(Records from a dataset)

-- Opening Marker --

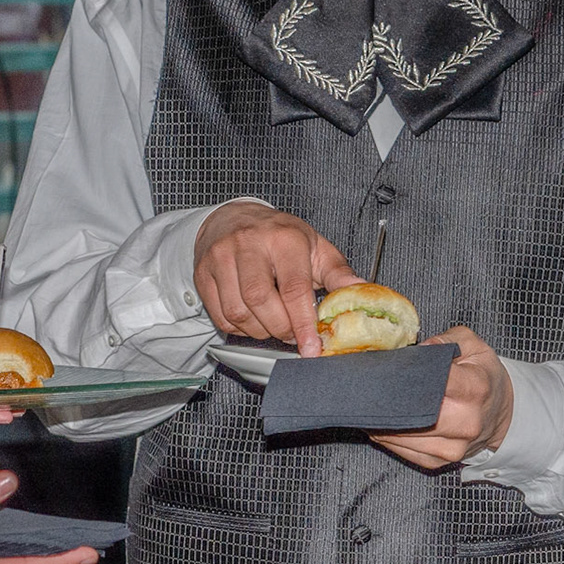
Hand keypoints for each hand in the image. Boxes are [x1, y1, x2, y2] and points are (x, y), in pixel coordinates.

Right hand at [194, 201, 359, 356]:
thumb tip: (361, 291)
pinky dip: (239, 329)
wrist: (233, 218)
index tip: (311, 346)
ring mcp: (221, 257)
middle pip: (261, 301)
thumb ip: (338, 272)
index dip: (303, 322)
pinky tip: (253, 320)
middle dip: (280, 329)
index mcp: (284, 237)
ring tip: (273, 325)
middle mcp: (249, 243)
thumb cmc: (279, 235)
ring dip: (259, 331)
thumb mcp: (314, 246)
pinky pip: (220, 315)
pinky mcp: (202, 272)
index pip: (293, 287)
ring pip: (238, 312)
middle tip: (294, 335)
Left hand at [373, 327, 511, 468]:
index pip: (436, 381)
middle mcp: (466, 421)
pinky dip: (388, 437)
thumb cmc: (483, 377)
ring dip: (382, 422)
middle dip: (388, 401)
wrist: (500, 413)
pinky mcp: (439, 461)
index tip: (388, 370)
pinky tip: (382, 423)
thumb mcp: (473, 346)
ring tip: (372, 404)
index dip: (407, 375)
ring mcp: (453, 446)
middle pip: (413, 413)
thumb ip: (444, 340)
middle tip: (369, 388)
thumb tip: (417, 350)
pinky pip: (403, 452)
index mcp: (475, 387)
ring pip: (403, 436)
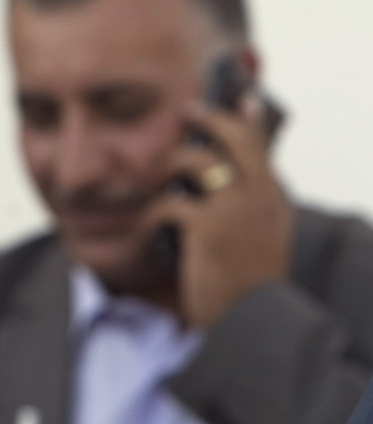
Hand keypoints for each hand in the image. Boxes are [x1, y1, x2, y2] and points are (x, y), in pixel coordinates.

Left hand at [143, 94, 292, 328]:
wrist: (249, 324)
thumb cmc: (246, 287)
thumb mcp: (259, 243)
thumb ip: (248, 211)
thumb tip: (215, 181)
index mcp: (275, 202)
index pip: (264, 150)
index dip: (251, 121)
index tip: (244, 99)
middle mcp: (261, 197)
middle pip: (237, 138)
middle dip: (210, 118)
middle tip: (189, 110)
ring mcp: (236, 208)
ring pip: (197, 161)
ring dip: (170, 166)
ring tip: (159, 180)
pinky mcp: (207, 226)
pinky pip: (169, 202)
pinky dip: (153, 214)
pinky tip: (149, 230)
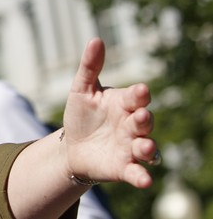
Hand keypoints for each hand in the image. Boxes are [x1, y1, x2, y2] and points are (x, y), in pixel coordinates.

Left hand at [62, 38, 157, 187]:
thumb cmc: (82, 115)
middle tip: (141, 116)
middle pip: (144, 122)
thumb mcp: (81, 89)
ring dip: (148, 147)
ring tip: (144, 146)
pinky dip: (142, 177)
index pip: (136, 97)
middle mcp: (132, 125)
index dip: (138, 94)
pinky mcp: (124, 168)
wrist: (72, 146)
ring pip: (147, 148)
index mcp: (124, 104)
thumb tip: (96, 39)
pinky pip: (137, 173)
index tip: (140, 91)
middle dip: (144, 119)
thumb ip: (89, 67)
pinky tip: (144, 181)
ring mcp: (130, 148)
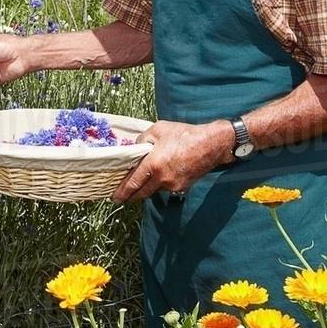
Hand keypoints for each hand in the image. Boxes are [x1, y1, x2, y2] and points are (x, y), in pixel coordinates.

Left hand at [111, 120, 233, 204]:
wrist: (211, 144)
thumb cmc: (184, 134)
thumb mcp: (158, 129)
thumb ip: (142, 139)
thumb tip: (134, 148)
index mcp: (153, 164)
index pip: (133, 182)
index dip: (123, 192)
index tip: (115, 197)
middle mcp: (162, 178)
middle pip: (142, 193)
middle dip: (131, 196)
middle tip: (122, 198)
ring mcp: (173, 185)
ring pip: (154, 190)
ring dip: (147, 188)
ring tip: (141, 183)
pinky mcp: (182, 187)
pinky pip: (166, 188)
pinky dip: (160, 184)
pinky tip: (160, 176)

-- Closing Marker --

**Task**
Omit each image and transcribe the remaining records word for word.

**Answer section**
Hand keypoints for each hand in the image. Boxes are [x1, y1, x2, y2] and points are (x, y), in pixel coordinates.

Right hand at [194, 201, 359, 356]:
thumb tip: (361, 291)
pinky dip: (239, 329)
wrist: (233, 218)
index tip: (311, 346)
ring mcp: (221, 257)
middle pip: (261, 301)
thumb ip: (338, 272)
index dip: (303, 322)
pinky tip: (253, 320)
middle dip: (280, 329)
index mcp: (284, 237)
ring tip: (273, 325)
middle mcp: (249, 243)
thumb cmc: (279, 235)
ring dip: (259, 331)
thumb mcp: (314, 246)
pinky pip: (220, 315)
pinky mcp: (202, 272)
index pip: (293, 287)
ring pip: (238, 312)
middle tip: (294, 335)
Left hand at [373, 327, 511, 468]:
index pip: (436, 381)
middle mcp: (466, 421)
pinky dip: (388, 437)
thumb cmc: (483, 377)
ring dip: (382, 422)
middle dip: (388, 401)
wrist: (500, 413)
pinky mcp: (439, 461)
index tip: (388, 370)
pinky tip: (382, 423)
thumb mcp: (473, 346)
ring tip: (372, 404)
index dip: (407, 375)
ring mcp: (453, 446)
middle pip: (413, 413)
thumb ip: (444, 340)
middle tip: (369, 388)
thumb tip: (417, 350)
pinky pip: (403, 452)
index mcp: (475, 387)
ring pip: (403, 436)
Hand keypoints for each hand in the image. Boxes are [x1, y1, x2, y2] and points are (x, y), in pixel coordinates.

Left hand at [143, 94, 292, 328]:
wrist: (249, 324)
thumb cmc: (246, 287)
thumb mcp: (259, 243)
thumb ip: (248, 211)
thumb tip: (215, 181)
index mcp: (275, 202)
index pip: (264, 150)
index dip: (251, 121)
index tip: (244, 99)
middle mcp: (261, 197)
middle pip: (237, 138)
middle dip: (210, 118)
middle tip: (189, 110)
ring mcp: (236, 208)
ring pip: (197, 161)
ring dip: (170, 166)
ring tip: (159, 180)
pinky mcp: (207, 226)
pinky pip: (169, 202)
pinky dip: (153, 214)
pinky tip: (149, 230)
Hand keypoints for each hand in the image. Boxes are [x1, y1, x2, y2] and points are (x, y), in pixel coordinates.

Left hand at [62, 38, 157, 187]:
thumb cmc: (82, 115)
middle tip: (141, 116)
middle pip: (144, 122)
thumb mcp: (81, 89)
ring dip: (148, 147)
ring tip: (144, 146)
pinky dip: (142, 177)
index pip: (136, 97)
middle mcp: (132, 125)
index dip: (138, 94)
pinky mcp: (124, 168)
wrist: (72, 146)
ring pip: (147, 148)
index mcp: (124, 104)
thumb tip: (96, 39)
pinky pip: (137, 173)
index tip: (140, 91)
middle dip: (144, 119)
thumb ip: (89, 67)
pinky tip: (144, 181)
ring mcp: (130, 148)
Hand keypoints for each hand in the image. Boxes are [x1, y1, x2, y2] and points are (x, y), in pixel coordinates.

Left hand at [111, 120, 233, 204]:
wrist: (211, 144)
thumb cmc: (184, 134)
thumb mcp: (158, 129)
thumb ip: (142, 139)
thumb tip: (134, 148)
index mcp: (153, 164)
index pip: (133, 182)
index dip: (123, 192)
index tip: (115, 197)
middle mcp: (162, 178)
middle pip: (142, 193)
middle dip: (131, 196)
middle tip: (122, 198)
ring mcp: (173, 185)
ring pip: (154, 190)
ring dip: (147, 188)
ring tip: (141, 183)
pinky mcp: (182, 187)
pinky pip: (166, 188)
pinky dip: (160, 184)
pinky tip: (160, 176)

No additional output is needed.